Give the number of lines below with "pilots" in them, leaving out anything else.

---------- Data to examine

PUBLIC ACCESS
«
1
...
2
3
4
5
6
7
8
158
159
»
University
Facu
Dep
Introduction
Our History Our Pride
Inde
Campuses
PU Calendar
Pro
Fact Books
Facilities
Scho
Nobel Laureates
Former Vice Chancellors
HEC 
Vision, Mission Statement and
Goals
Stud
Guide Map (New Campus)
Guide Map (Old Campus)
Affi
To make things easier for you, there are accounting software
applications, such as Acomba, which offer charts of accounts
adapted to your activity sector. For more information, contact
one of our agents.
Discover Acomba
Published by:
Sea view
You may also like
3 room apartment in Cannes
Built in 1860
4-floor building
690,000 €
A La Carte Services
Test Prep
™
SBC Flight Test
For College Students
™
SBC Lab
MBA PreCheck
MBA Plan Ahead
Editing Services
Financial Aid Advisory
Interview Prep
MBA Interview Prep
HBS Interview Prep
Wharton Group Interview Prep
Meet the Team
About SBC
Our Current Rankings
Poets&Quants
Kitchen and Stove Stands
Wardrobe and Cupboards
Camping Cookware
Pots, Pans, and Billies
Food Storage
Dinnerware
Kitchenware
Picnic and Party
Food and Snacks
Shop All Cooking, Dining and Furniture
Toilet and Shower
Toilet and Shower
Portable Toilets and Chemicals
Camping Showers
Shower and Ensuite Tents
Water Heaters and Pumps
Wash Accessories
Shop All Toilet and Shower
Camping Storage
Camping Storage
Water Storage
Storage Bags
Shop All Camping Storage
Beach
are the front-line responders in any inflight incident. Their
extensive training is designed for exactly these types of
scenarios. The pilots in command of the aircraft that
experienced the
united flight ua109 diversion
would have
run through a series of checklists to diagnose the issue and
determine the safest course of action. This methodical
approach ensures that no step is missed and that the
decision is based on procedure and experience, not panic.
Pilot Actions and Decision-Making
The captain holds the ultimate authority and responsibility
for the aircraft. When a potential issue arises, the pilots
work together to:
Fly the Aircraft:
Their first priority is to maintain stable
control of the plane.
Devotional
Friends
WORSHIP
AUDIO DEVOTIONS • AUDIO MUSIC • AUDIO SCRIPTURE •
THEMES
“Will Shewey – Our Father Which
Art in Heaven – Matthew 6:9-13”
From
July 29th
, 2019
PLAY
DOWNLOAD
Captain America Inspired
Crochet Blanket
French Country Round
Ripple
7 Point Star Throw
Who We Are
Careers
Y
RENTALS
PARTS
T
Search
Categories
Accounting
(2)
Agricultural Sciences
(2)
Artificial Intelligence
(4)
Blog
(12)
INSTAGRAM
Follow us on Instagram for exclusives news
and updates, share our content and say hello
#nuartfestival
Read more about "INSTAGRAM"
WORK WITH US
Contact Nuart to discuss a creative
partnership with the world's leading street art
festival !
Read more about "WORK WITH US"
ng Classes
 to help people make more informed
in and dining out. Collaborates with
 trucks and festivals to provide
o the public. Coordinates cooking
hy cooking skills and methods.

--------------------
---------- Data to examine

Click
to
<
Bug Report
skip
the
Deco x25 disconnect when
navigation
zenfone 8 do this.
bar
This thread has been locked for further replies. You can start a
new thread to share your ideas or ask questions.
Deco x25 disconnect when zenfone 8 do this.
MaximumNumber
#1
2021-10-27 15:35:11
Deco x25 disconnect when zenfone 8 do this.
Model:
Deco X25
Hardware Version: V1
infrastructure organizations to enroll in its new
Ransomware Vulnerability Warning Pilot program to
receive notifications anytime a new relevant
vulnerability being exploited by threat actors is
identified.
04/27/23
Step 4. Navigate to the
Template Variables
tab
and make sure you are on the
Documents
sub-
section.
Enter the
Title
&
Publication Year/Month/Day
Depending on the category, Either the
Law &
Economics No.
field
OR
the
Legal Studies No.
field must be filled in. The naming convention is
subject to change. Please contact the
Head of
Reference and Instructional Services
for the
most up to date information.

--------------------

■ Written reply ■
2